Carliell is remembered mainly for his verse defence of the new Church of England and diatribe against the Roman Catholic Church: "Britaine's glorie, or An allegoricall dreame with the exposition thereof: containing The Heathens infidelitie in religion. The Turkes blasphemie in religion. The Popes hypocrisie in religion. Amsterdams varietie in religion. The Church of Englands veritie in religion. Conceiued and written by Robert Carliell Gent." It was dedicated "to all vertuous Nobilitie and well affected Gentrie", to whom he wished "Grace, Mercy, and Peace in Jesus Christ".
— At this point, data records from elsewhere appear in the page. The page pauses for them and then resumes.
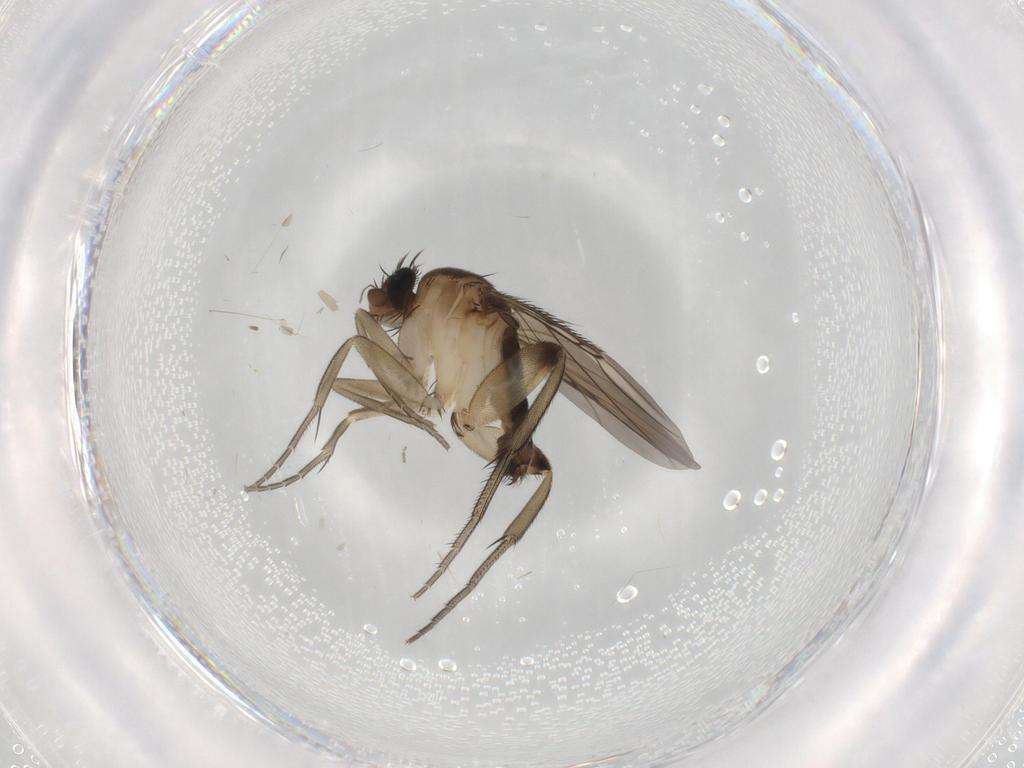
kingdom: Animalia
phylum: Arthropoda
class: Insecta
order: Diptera
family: Phoridae
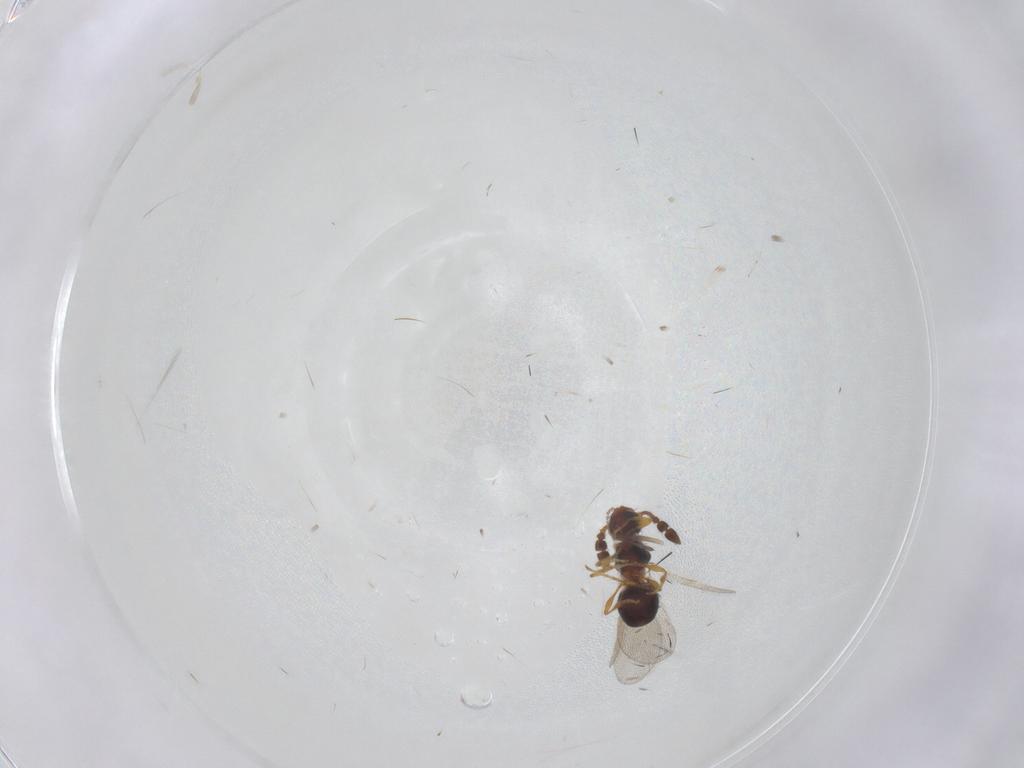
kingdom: Animalia
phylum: Arthropoda
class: Insecta
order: Hymenoptera
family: Diapriidae
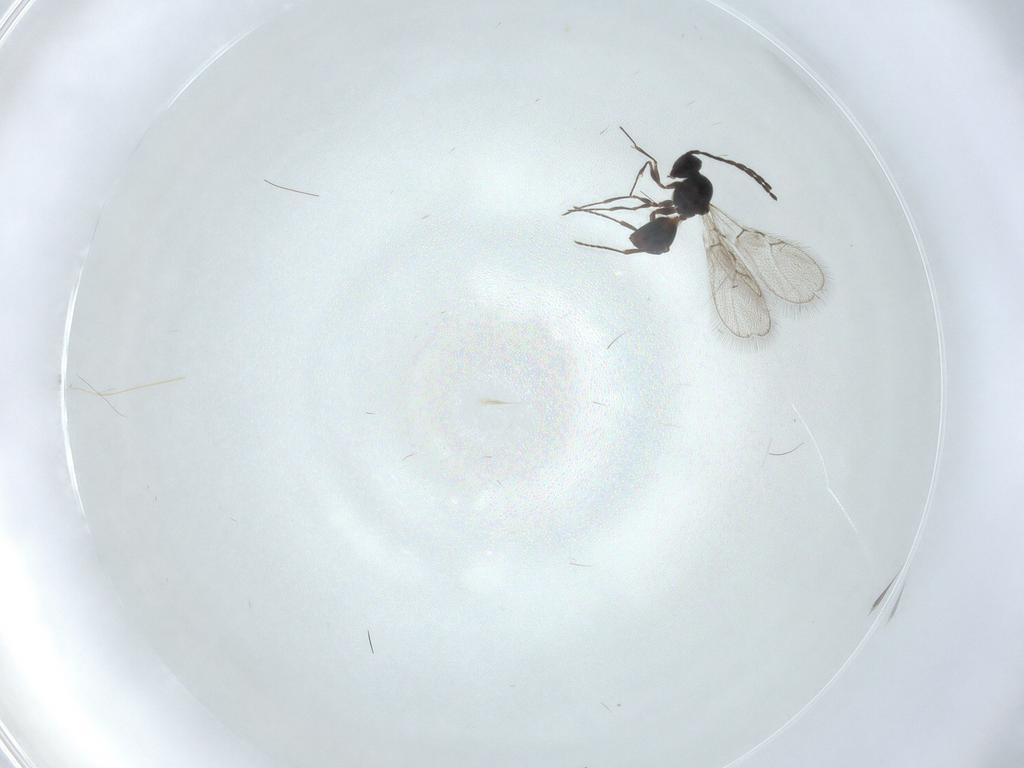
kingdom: Animalia
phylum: Arthropoda
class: Insecta
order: Hymenoptera
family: Figitidae
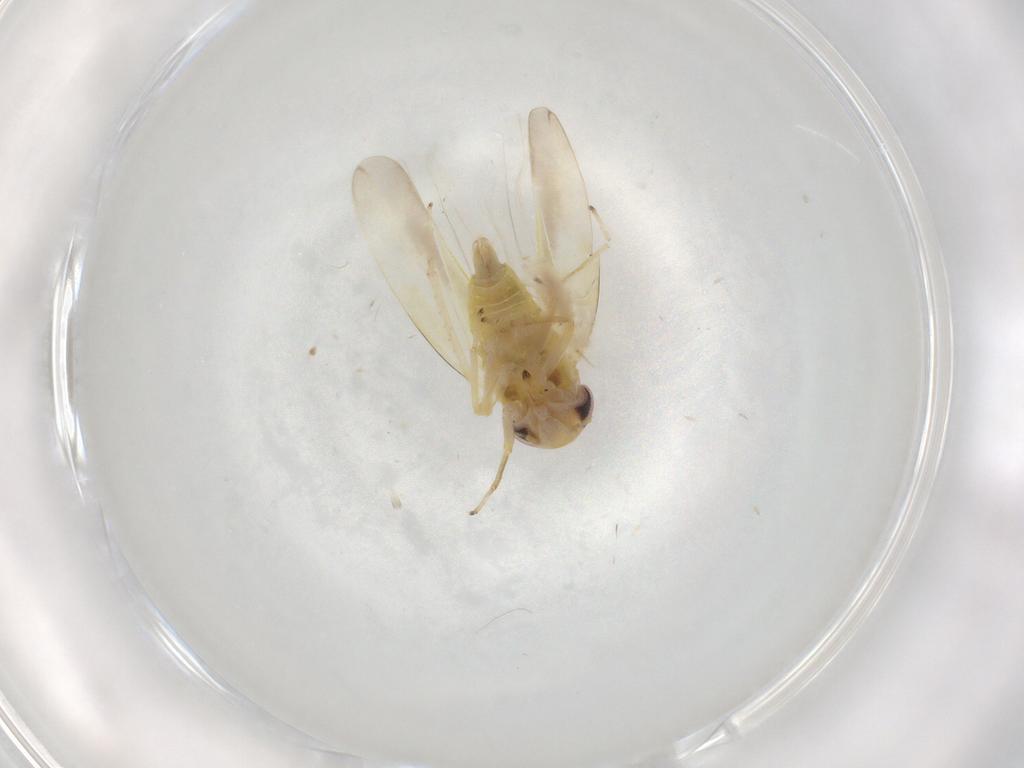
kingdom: Animalia
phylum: Arthropoda
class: Insecta
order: Hemiptera
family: Cicadellidae
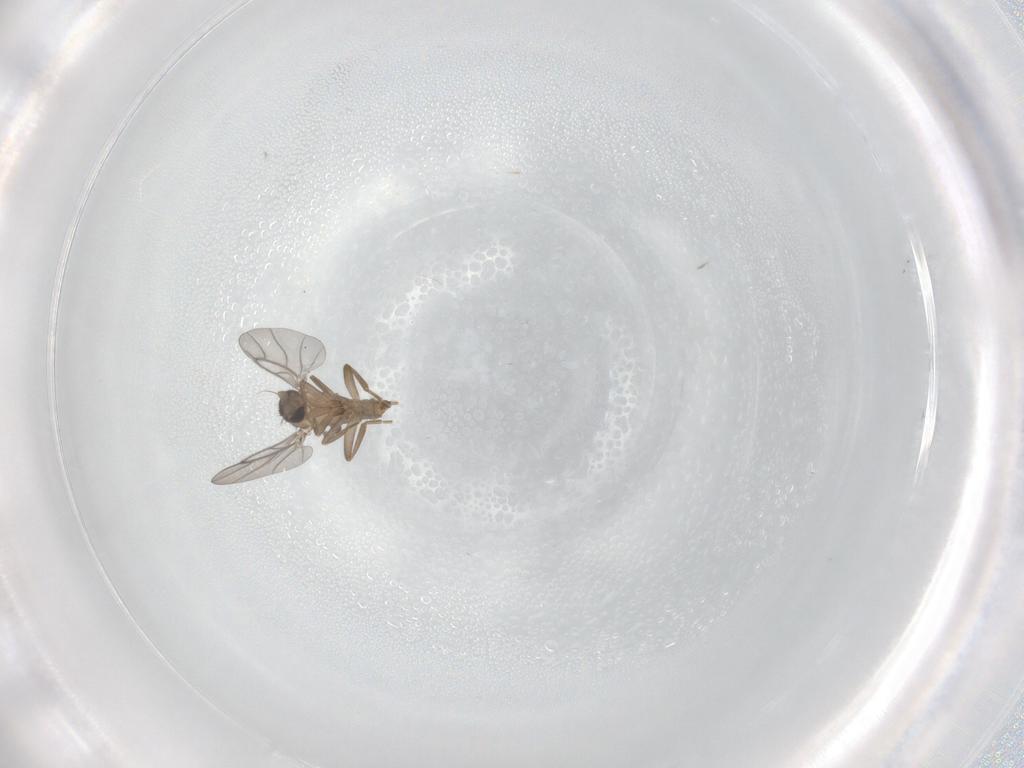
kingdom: Animalia
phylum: Arthropoda
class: Insecta
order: Diptera
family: Phoridae
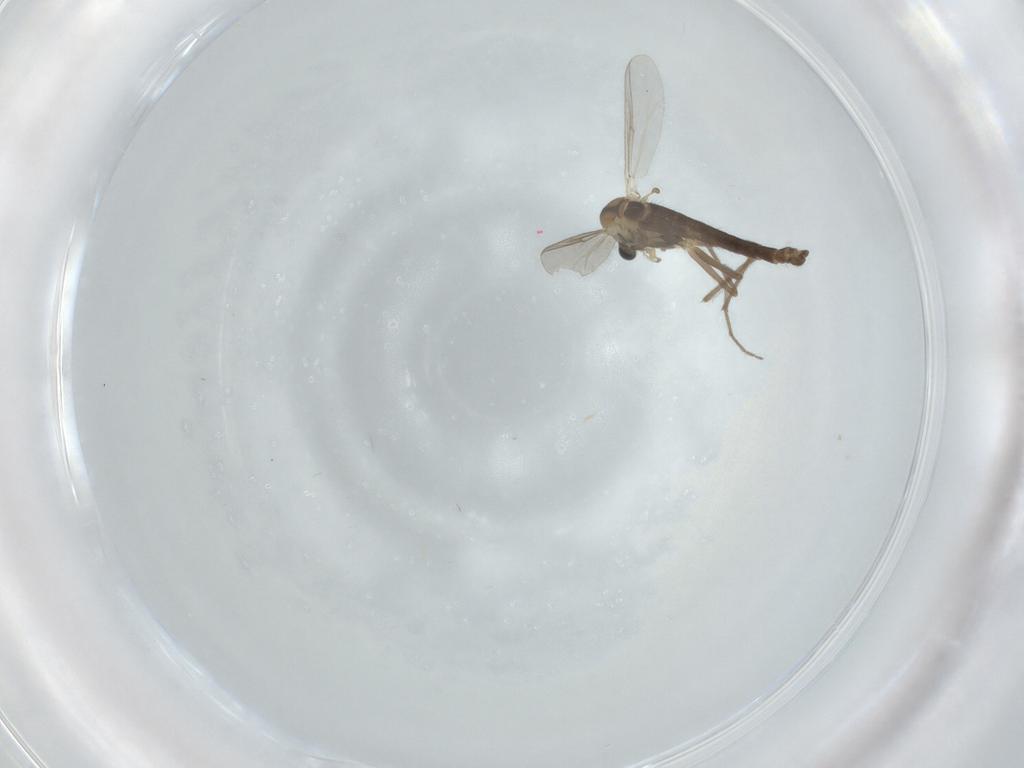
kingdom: Animalia
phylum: Arthropoda
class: Insecta
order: Diptera
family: Chironomidae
This didactic poem of 42 six-line stanzas was first published in 1619 by G. Eld and M. Flesher of London. It was accompanied by a prose exposition, which likens Roman Catholics and Protestant schismatics to tobacco, for "so doth their profession and their faith in their Religion make their soules black, and cause filthy blasphemies to come out of their mouthes."
The poet is thought to have been the Robert Carleill who was a citizen of London and a leather seller, and who left a legacy to an estranged son Robert, in a will dated 9 October 1622. His wife's name was Frances and he had owned property in Bell Alley, off Coleman Street, in the parish of St Botolph-without-Bishopsgate.